映画の中で、若さの持つエネルギーと生きる喜びの発露を感じながら、同時に胸に去来したのは、今の世界と戦争だ。人は、赤ん坊から子供になり若者になる。子供を育ててわかるのは、生物は生きることが至上命令ということだ。生まれた命のベクトルは、寿命が尽きるまで生きる方向に向いている。寿命は「神」の手にあるが、それを、神ならぬ人間が奪うことなど許されない。人類の歴史は、残念ながら戦争の歴史でもある。そして、戦争は「我々」を守るためという錦の御旗を掲げながら、常に一部の権力者の特権を守るために始まる。特に、独裁者はその論理の摺り替えに巧みだ。自らとその一族はけっして戦いの地に赴くことはなく、常に他人を送る。まずは、若者を戦争の餌食にする。

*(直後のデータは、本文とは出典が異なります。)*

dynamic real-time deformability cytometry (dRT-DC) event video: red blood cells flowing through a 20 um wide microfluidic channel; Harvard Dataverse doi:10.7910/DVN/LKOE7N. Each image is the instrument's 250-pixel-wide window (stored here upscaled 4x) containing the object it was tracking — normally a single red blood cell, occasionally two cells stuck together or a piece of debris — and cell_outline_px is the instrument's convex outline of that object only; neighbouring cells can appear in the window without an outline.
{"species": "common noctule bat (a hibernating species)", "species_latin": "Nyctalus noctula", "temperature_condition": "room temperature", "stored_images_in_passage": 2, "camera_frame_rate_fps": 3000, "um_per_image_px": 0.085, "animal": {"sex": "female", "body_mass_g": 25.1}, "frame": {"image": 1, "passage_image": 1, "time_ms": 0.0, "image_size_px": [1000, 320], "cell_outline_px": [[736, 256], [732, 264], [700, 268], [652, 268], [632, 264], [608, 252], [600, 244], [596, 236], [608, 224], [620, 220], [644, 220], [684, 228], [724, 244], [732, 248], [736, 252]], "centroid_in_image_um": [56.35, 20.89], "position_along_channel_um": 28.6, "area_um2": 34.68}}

今のウクライナの戦争もそうだ。ロシアの立場だ、ウクライナの立場だ、と様々に言う人たちはいるが、実際は、戦争で死にたい若者などはいないはずだ。どんな難局でも、外交で解決できないならば、政治家失格である。自らを皇帝か何かと勘違いして妄想の世界に生きている者どもに政治を司る資格などない。だが、民衆が気がついた時にはもう遅い。恐怖政治がしっかり敷かれているからだ。ロシアでは、いよいよ徴兵が始まった。しばらく前に、フィギュアスケートで有名な選手が徴兵されたというニュースを読んだ。心が締め付けられる思いだ。彼は、他人のために、人を殺し殺されるために生まれて来たのではない。彼が演じる肉体の躍動で他の人をも魅了するために、今ここにいるのだ。

世界中に溢れる理不尽さ。最近は、何を見ても人の生き死にへの思いが頭を離れない。